Saved entries:

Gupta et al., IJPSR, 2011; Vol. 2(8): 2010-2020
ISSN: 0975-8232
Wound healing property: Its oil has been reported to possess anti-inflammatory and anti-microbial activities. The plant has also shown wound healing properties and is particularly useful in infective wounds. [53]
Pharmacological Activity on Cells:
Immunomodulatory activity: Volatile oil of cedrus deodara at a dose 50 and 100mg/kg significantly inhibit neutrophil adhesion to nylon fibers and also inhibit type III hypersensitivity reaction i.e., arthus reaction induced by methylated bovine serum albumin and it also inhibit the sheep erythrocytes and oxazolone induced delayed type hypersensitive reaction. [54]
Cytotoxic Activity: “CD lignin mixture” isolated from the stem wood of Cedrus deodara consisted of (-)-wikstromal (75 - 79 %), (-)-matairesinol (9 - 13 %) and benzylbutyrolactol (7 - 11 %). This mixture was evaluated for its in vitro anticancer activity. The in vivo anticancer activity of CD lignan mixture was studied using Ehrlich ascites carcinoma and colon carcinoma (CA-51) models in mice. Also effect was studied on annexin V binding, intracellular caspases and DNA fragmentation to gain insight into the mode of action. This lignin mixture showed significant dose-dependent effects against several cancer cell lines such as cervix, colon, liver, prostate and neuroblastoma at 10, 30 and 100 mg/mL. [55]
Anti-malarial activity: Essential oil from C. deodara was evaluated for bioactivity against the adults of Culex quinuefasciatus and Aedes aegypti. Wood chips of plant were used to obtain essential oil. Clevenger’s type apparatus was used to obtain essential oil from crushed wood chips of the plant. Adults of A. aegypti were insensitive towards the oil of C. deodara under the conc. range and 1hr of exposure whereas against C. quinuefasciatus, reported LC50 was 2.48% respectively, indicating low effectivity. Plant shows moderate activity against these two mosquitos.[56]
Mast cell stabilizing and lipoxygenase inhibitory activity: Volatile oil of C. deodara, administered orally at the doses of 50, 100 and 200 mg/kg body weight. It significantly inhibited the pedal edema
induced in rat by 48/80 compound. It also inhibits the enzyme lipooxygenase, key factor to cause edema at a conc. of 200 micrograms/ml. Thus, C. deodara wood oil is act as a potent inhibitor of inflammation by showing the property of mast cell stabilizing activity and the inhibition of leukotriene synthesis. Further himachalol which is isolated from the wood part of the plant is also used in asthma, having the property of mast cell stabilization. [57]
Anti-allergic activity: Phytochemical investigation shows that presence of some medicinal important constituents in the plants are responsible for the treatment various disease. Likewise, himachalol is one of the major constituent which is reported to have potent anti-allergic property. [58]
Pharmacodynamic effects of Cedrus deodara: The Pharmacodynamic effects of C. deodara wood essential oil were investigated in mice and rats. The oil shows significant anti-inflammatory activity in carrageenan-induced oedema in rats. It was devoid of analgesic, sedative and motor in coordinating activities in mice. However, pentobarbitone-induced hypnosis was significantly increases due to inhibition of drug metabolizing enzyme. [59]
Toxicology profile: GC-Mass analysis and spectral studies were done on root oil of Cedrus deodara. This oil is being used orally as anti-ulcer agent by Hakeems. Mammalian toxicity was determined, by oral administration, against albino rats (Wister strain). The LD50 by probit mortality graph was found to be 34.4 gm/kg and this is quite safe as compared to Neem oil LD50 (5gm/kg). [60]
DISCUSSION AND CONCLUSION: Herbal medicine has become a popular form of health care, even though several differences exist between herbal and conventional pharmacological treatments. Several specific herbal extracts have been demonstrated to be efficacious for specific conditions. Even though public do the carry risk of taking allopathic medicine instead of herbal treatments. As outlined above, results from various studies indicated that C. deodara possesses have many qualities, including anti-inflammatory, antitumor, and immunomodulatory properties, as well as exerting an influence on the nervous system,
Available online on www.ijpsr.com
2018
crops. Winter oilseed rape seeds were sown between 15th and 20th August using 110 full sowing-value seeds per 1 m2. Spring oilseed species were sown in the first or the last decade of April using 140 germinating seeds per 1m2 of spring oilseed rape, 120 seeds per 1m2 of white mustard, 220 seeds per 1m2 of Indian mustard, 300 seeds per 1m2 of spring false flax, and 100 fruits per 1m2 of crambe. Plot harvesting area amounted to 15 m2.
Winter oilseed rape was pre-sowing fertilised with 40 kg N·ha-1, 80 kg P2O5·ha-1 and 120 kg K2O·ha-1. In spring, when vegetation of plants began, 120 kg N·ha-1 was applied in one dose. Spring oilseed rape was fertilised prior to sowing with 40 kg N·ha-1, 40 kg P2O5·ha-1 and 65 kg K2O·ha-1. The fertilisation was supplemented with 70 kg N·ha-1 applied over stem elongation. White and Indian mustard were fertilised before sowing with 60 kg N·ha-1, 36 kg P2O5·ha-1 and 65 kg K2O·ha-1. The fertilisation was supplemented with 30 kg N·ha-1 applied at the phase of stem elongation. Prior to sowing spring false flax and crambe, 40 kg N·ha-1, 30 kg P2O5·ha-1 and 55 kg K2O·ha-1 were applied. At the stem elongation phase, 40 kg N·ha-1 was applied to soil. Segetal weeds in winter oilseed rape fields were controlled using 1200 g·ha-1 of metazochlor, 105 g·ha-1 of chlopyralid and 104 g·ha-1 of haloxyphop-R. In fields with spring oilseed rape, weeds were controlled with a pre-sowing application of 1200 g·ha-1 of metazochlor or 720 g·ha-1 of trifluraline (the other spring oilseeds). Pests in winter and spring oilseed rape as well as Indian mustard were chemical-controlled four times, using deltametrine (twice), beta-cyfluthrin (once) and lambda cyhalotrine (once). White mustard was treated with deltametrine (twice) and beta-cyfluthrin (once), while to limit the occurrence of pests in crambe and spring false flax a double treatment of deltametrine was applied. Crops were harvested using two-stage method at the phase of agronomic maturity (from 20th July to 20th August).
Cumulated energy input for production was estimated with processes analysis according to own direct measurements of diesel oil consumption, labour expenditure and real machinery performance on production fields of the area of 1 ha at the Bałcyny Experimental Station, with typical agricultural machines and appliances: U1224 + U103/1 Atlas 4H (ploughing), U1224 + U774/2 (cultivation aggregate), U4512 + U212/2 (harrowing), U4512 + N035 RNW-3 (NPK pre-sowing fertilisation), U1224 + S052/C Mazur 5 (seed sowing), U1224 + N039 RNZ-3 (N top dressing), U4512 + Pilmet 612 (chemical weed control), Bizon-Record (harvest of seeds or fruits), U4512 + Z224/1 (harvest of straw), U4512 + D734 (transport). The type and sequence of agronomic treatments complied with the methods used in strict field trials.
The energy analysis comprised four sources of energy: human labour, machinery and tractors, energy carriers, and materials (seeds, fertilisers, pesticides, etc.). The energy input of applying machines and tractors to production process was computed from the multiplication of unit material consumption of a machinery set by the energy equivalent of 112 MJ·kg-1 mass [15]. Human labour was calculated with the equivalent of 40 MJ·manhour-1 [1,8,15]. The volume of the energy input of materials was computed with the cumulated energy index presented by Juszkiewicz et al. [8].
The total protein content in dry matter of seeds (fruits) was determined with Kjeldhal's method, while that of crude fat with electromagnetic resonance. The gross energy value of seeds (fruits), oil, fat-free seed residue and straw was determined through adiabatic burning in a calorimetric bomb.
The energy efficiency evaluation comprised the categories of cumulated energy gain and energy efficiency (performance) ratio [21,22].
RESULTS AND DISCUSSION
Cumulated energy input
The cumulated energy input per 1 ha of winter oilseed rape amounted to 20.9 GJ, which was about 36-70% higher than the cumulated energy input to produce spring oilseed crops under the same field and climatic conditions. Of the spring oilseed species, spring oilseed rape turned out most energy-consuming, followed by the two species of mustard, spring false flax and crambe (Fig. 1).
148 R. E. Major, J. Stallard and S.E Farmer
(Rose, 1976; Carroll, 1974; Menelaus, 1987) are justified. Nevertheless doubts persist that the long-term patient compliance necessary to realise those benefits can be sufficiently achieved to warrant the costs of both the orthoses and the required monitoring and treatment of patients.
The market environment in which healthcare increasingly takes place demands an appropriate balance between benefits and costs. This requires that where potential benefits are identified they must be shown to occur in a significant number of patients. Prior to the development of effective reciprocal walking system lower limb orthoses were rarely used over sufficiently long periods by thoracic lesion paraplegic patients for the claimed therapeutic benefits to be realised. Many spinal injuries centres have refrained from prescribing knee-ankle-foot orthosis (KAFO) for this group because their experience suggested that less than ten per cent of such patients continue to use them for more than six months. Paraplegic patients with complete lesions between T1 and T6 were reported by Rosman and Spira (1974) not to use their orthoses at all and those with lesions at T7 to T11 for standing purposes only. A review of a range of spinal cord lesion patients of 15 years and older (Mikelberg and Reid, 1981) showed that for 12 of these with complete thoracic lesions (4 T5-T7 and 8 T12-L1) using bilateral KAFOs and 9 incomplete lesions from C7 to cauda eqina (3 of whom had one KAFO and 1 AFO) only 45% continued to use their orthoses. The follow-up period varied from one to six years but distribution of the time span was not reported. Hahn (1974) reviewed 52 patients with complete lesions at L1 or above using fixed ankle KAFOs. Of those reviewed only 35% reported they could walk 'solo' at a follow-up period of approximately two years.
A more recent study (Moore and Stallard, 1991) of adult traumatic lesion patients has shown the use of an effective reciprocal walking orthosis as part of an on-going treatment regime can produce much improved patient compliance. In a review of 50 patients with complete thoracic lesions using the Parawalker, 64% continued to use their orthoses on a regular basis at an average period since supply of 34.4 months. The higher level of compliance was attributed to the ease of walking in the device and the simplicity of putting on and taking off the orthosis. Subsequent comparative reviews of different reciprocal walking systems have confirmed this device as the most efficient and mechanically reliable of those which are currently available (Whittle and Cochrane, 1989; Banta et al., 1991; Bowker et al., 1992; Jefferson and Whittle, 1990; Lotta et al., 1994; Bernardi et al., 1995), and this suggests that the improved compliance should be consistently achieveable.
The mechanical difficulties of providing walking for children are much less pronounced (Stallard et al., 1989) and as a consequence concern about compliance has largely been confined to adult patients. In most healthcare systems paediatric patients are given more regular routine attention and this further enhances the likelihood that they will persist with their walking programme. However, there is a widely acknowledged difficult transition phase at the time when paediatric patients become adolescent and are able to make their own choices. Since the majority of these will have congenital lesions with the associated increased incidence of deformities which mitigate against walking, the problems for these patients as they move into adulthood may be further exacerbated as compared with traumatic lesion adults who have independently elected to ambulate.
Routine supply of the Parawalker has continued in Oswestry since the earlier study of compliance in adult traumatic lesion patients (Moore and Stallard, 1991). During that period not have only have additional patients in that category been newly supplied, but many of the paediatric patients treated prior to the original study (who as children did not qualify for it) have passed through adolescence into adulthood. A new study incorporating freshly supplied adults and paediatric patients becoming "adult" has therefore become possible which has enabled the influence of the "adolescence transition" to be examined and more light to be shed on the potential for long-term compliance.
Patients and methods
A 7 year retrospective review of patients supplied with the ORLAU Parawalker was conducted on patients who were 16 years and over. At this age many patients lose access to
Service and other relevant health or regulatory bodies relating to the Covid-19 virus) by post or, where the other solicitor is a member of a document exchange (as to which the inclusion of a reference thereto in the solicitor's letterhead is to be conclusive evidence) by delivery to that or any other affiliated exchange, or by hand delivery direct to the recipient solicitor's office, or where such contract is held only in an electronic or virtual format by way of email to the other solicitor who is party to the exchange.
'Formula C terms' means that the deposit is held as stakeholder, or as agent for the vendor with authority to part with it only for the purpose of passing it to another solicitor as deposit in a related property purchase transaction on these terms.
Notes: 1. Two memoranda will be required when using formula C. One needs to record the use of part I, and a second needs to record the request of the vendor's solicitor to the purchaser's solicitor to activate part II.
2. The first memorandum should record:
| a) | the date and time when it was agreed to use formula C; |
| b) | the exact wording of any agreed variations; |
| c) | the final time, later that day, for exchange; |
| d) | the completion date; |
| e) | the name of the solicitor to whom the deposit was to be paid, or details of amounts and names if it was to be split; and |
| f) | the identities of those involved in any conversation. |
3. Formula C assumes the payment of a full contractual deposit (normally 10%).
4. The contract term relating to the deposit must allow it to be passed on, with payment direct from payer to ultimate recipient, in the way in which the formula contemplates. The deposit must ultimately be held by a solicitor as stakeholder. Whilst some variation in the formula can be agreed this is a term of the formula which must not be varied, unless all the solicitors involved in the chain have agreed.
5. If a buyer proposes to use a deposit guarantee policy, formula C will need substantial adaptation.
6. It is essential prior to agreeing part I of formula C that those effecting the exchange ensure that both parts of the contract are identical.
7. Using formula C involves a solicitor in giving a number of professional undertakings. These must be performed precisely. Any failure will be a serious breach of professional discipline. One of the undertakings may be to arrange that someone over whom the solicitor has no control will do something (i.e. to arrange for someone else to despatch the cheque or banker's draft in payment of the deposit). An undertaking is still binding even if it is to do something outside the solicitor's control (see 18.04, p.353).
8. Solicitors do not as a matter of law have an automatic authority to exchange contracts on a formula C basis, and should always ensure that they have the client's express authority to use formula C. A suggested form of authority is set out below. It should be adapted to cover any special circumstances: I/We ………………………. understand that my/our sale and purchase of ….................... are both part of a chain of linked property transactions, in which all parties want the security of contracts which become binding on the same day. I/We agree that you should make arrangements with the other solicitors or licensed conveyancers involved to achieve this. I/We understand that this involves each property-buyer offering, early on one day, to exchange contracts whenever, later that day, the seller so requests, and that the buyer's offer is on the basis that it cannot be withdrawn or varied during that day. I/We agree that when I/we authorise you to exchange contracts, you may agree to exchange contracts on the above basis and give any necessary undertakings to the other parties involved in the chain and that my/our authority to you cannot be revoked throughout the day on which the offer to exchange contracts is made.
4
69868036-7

» EXERCISE DETAILS:
Filter the entries above down to the lines that contain the word "first".

» TASK OUTPUT:
crops. Winter oilseed rape seeds were sown between 15th and 20th August using 110 full sowing-value seeds per 1 m2. Spring oilseed species were sown in the first or the last decade of April using 140 germinating seeds per 1m2 of spring oilseed rape, 120 seeds per 1m2 of white mustard, 220 seeds per 1m2 of Indian mustard, 300 seeds per 1m2 of spring false flax, and 100 fruits per 1m2 of crambe. Plot harvesting area amounted to 15 m2.
2. The first memorandum should record:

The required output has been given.